28. The Complaints and Transparency Team continued to deliver local awareness sessions providing insight into our arrangements for internal whistleblowing. By Q3 this year, 22 sessions will have been delivered since this programme commenced in 2022. In addition, planning is well underway toward delivering the annual ‘Speak Up’ communication campaign in November. The Board will receive the annual report on this subject in September. 

29. We have completed The Civil Service Expenditure and Impact Review looking at our progress against the Civil Service Diversity and Inclusion Strategy – namely Our Ways Of Working (OWOW), bullying, harassment and discrimination, flexible working, People Plan and culture. The review also required information about diversity networks, expenditure, memberships, and the impact of our inclusion work. The collated report (all departments and Arm's Length Bodies) will be sent to the Chancellor of the Exchequer in September 2023. 

30. Senior recruitment since my last report: Dr Claire Forbes has now joined us as the Director of Communications. 

Amie Adkin has been confirmed as SCS1 Deputy Director SERD – Risk Assessment, a promotion from G6 Head of Risk Assessment. 

The campaign for SCS2 Director People and Resources as concluded with the successful appointment of Ruth Nolan who was previously the Deputy Director for Finance & Planning. Ruth took up post on 21 August and planning is underway to recruit her replacement. 

Recruitment is also underway to appoint the SCS1 position Head of NFCU, with interviews scheduled for early September. 

31. In terms of other recruitment; 75 campaigns have gone live since June, recruiting to 87 roles. 

Higher Executive Officer (HEO) and Senior Executive Officer (SEO) Policy bulk recruitment is now completed. At HEO grade, a talent pool of 29 was created from which 21 have been appointed. At SEO grade, a talent pool of 18 was created from which 14 have been appointed. 
Plans are now underway to review the approach and trial a rolling campaign at HEO level to provide a pipeline of talent. 

32. The Connect Programme is the work to replace our HR, Finance and Payroll systems with one new system (Workday). Moving to a single Finance, Payroll and HR system will align us with the Government Shared Services (GSS) strategy, as well as giving us one fully automated and joined up system for many of our key functions which are currently split across several systems.

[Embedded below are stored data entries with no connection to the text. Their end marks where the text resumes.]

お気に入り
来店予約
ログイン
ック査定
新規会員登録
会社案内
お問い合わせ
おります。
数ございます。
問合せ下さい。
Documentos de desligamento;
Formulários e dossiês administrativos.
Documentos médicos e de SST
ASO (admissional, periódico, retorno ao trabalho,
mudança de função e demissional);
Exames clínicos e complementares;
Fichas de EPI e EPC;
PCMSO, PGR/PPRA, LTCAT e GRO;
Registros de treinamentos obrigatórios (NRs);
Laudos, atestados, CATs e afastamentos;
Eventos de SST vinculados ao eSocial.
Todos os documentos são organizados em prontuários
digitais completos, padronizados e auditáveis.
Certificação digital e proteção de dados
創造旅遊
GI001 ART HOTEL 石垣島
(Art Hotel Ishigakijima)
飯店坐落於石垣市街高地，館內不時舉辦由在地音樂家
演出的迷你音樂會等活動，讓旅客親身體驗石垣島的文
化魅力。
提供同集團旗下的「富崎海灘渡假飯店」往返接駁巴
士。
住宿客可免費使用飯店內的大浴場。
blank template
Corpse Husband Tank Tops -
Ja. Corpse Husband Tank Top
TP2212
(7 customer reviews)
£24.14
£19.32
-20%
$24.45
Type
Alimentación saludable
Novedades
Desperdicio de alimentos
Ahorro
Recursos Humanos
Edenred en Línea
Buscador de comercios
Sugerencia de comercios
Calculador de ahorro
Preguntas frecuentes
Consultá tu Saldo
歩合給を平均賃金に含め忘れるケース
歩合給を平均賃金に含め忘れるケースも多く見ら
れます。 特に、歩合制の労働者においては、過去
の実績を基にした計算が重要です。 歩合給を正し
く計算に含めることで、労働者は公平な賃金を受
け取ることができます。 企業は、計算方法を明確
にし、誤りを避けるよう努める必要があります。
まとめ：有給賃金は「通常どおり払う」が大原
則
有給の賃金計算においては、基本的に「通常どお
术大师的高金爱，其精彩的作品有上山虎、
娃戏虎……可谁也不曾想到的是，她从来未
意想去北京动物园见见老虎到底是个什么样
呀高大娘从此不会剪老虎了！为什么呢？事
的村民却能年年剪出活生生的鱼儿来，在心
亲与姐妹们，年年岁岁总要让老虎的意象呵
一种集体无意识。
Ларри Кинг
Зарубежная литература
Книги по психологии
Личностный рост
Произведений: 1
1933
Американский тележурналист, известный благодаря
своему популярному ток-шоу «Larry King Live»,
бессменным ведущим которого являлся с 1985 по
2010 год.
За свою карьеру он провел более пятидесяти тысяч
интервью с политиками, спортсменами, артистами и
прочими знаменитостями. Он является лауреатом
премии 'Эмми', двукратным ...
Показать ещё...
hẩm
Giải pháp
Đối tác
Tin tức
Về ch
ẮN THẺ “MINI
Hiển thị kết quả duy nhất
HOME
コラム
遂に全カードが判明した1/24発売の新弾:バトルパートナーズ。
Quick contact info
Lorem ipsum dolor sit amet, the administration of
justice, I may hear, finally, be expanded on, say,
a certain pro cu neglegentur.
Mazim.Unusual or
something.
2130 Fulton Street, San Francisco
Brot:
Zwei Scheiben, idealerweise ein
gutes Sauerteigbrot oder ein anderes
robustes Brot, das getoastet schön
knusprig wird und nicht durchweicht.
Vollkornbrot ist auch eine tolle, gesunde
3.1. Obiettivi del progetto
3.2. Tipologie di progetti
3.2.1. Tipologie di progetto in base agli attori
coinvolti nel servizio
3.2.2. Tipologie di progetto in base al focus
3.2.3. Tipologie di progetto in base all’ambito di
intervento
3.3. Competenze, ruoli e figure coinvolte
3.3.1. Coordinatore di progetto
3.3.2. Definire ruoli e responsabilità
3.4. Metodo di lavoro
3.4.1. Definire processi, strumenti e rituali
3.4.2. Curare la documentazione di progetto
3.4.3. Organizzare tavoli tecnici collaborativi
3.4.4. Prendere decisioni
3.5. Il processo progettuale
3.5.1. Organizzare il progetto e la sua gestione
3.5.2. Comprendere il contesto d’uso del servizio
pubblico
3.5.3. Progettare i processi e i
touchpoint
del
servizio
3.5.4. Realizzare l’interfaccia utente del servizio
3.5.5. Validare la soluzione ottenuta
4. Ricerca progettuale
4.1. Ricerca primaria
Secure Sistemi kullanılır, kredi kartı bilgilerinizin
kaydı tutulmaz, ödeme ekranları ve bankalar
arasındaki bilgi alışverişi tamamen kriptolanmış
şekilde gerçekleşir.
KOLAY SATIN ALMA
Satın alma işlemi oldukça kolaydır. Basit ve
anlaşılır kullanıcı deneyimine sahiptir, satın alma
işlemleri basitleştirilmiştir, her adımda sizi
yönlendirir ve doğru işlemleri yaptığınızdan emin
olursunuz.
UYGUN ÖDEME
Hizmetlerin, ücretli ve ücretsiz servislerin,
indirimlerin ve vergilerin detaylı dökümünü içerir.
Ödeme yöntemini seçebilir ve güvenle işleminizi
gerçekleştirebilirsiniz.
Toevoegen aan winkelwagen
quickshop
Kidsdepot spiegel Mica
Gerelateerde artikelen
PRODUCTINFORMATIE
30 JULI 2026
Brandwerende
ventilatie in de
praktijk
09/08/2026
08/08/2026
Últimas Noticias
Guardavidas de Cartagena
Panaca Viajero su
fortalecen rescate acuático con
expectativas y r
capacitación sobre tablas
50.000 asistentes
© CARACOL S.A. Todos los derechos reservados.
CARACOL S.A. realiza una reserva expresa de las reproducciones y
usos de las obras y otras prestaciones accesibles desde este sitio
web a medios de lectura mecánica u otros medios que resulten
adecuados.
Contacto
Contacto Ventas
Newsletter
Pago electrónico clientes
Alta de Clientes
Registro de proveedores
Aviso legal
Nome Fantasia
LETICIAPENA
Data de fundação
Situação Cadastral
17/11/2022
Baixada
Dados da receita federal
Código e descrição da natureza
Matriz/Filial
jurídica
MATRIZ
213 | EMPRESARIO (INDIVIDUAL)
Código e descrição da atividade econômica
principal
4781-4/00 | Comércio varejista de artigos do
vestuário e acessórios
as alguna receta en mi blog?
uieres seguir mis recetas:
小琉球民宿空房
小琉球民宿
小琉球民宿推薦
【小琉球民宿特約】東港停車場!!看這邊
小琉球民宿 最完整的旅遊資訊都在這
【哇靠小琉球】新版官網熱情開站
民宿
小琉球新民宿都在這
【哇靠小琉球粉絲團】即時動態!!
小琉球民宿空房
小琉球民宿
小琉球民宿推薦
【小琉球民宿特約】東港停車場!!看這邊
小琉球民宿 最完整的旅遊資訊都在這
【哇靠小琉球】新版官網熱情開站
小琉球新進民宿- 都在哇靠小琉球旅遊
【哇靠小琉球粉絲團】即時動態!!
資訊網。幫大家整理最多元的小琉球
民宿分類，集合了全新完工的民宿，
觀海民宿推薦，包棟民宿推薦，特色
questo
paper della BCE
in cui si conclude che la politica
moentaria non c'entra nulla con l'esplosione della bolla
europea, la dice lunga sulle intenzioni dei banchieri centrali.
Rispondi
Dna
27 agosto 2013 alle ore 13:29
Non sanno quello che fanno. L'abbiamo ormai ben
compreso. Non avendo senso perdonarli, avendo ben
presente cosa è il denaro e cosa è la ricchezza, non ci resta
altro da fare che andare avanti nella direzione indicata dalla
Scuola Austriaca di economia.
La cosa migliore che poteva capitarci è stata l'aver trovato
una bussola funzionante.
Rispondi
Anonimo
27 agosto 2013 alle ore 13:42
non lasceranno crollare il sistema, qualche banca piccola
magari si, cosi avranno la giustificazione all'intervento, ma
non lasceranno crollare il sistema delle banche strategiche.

This is due to go live on 4 September. We have appointed an external provider to provide us with application management services to ensure that we have the correct level of support for Workday internally if there are any issues.

33. Work on our key year one deliverables in our People Plan continues, including completion of the strategic capabilities forecast and forming the foundations for the development of a corporate training plan, introduction of our new HR and Finance system, Workday, accomplishment of the Employers for Carers benchmark – Carer Confident level 2 and completion of this year’s pay award for staff up to and including Grade 6. 

Our communication campaign to promote and embed our ASPIRE values also continues. Led by BDG (Business Delivery Group) values champions, the engagement activities, including agenda items on all staff calls and managers’ calls, intranet articles and leadership blogs. September will see the spotlight on our Supportive value.